> **About this exercise**:
Every record below needs to be retyped exactly as it appears.

____

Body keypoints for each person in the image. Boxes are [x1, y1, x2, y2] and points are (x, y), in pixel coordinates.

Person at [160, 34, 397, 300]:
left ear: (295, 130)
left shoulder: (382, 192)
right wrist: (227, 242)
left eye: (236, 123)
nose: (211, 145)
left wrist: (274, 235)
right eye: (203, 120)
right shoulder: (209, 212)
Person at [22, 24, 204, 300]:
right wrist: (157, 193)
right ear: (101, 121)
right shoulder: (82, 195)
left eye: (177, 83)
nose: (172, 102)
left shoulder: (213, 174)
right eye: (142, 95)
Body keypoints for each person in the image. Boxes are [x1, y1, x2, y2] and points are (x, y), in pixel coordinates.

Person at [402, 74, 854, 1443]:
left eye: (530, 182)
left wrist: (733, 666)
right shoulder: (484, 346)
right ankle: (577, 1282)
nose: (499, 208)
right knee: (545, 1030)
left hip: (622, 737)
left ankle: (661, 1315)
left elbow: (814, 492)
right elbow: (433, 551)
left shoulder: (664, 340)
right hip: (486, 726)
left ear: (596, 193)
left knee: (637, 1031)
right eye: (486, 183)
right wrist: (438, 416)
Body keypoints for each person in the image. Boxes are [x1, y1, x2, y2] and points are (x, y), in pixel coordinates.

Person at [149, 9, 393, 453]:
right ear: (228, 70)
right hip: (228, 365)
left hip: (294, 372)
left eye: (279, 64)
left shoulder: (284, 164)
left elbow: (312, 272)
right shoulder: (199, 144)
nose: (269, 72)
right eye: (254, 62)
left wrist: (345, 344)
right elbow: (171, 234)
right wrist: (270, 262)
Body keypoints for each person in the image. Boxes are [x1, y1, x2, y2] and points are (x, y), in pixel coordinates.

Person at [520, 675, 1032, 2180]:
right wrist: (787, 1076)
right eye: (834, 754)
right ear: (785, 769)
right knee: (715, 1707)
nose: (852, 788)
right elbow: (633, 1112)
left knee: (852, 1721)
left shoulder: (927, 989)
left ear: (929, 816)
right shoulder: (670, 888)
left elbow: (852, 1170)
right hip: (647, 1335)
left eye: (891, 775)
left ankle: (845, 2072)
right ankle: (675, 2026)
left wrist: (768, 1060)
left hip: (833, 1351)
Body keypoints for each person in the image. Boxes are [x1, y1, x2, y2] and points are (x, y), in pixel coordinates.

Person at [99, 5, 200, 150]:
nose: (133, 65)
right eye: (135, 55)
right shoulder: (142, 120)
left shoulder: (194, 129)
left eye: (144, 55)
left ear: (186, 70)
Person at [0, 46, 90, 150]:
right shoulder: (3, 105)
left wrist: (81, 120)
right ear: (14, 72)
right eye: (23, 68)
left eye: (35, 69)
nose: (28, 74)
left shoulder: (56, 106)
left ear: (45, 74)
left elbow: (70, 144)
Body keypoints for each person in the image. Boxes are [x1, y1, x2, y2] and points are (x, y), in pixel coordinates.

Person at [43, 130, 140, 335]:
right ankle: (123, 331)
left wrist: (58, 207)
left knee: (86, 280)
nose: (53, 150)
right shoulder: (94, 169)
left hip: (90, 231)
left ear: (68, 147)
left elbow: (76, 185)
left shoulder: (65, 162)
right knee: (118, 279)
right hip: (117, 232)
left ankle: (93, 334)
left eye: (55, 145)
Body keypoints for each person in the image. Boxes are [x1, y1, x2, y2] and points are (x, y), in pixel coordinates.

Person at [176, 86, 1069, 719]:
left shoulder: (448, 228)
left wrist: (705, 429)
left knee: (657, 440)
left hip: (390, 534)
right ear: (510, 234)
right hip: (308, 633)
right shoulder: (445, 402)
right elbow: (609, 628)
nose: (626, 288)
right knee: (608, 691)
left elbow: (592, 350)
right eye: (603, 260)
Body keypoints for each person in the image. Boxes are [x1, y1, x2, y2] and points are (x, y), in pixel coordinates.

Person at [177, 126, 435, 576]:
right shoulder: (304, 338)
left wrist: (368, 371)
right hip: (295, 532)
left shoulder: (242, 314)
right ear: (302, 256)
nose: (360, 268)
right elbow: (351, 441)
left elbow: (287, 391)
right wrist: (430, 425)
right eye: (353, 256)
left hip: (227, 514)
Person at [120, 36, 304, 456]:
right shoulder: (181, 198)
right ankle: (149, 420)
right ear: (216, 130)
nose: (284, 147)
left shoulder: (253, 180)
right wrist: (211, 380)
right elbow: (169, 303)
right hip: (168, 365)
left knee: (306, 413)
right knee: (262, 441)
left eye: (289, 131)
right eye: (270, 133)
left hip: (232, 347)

____

> **Solution**:
Body keypoints for each person in the image. Boxes are [x1, y1, x2, y2] and points are (x, y), in pixel coordinates.

Person at [160, 34, 397, 300]:
left ear: (295, 130)
left shoulder: (382, 192)
right wrist: (227, 242)
left eye: (236, 123)
nose: (211, 145)
left wrist: (274, 235)
right eye: (203, 120)
right shoulder: (209, 212)
Person at [22, 24, 204, 300]:
right wrist: (157, 193)
right ear: (101, 121)
right shoulder: (82, 195)
left eye: (177, 83)
nose: (172, 102)
left shoulder: (213, 174)
right eye: (142, 95)
Body keypoints for each person in the image. Boxes are [x1, y1, x2, y2] and points are (x, y), in pixel coordinates.

Person at [402, 74, 854, 1443]:
left eye: (530, 182)
left wrist: (733, 666)
right shoulder: (484, 346)
right ankle: (577, 1282)
nose: (499, 208)
right knee: (545, 1030)
left hip: (622, 737)
left ankle: (661, 1315)
left elbow: (814, 492)
right elbow: (433, 551)
left shoulder: (664, 340)
right hip: (486, 726)
left ear: (596, 193)
left knee: (637, 1031)
right eye: (486, 183)
right wrist: (438, 416)
Body keypoints for each person in the image. Boxes are [x1, y1, x2, y2] and points are (x, y), in pixel coordinates.

Person at [149, 9, 393, 453]:
right ear: (228, 70)
right hip: (228, 365)
left hip: (294, 372)
left eye: (279, 64)
left shoulder: (284, 164)
left elbow: (312, 272)
right shoulder: (199, 144)
nose: (269, 72)
right eye: (254, 62)
left wrist: (345, 344)
right elbow: (171, 234)
right wrist: (270, 262)
Body keypoints for each person in the image. Boxes are [x1, y1, x2, y2] and points are (x, y), in pixel coordinates.

Person at [520, 675, 1032, 2180]:
right wrist: (787, 1076)
right eye: (834, 754)
right ear: (785, 769)
right knee: (715, 1707)
nose: (852, 788)
right elbow: (633, 1112)
left knee: (852, 1721)
left shoulder: (927, 989)
left ear: (929, 816)
right shoulder: (670, 888)
left elbow: (852, 1170)
right hip: (647, 1335)
left eye: (891, 775)
left ankle: (845, 2072)
right ankle: (675, 2026)
left wrist: (768, 1060)
left hip: (833, 1351)
Body keypoints for each person in the image. Boxes are [x1, y1, x2, y2] and points are (x, y), in pixel coordinates.

Person at [99, 5, 200, 150]:
nose: (133, 65)
right eye: (135, 55)
right shoulder: (142, 120)
left shoulder: (194, 129)
left eye: (144, 55)
left ear: (186, 70)
Person at [0, 46, 90, 150]:
right shoulder: (3, 105)
left wrist: (81, 120)
right ear: (14, 72)
right eye: (23, 68)
left eye: (35, 69)
nose: (28, 74)
left shoulder: (56, 106)
left ear: (45, 74)
left elbow: (70, 144)
Body keypoints for each person in the image. Boxes are [x1, y1, x2, y2] and points are (x, y), in pixel coordinates.

Person at [43, 130, 140, 335]:
right ankle: (123, 331)
left wrist: (58, 207)
left knee: (86, 280)
nose: (53, 150)
right shoulder: (94, 169)
left hip: (90, 231)
left ear: (68, 147)
left elbow: (76, 185)
left shoulder: (65, 162)
right knee: (118, 279)
right hip: (117, 232)
left ankle: (93, 334)
left eye: (55, 145)
Body keypoints for each person in the image. Boxes are [x1, y1, x2, y2] and points are (x, y), in pixel coordinates.

Person at [176, 86, 1069, 719]:
left shoulder: (448, 228)
left wrist: (705, 429)
left knee: (657, 440)
left hip: (390, 534)
right ear: (510, 234)
right hip: (308, 633)
right shoulder: (445, 402)
right elbow: (609, 628)
nose: (626, 288)
right knee: (608, 691)
left elbow: (592, 350)
right eye: (603, 260)
Body keypoints for each person in the image. Boxes are [x1, y1, x2, y2] and points are (x, y), in pixel coordinates.

Person at [177, 126, 435, 576]:
right shoulder: (304, 338)
left wrist: (368, 371)
right hip: (295, 532)
left shoulder: (242, 314)
right ear: (302, 256)
nose: (360, 268)
right elbow: (351, 441)
left elbow: (287, 391)
right wrist: (430, 425)
right eye: (353, 256)
left hip: (227, 514)
Person at [120, 36, 304, 456]:
right shoulder: (181, 198)
right ankle: (149, 420)
right ear: (216, 130)
nose: (284, 147)
left shoulder: (253, 180)
right wrist: (211, 380)
right elbow: (169, 303)
right hip: (168, 365)
left knee: (306, 413)
right knee: (262, 441)
left eye: (289, 131)
right eye: (270, 133)
left hip: (232, 347)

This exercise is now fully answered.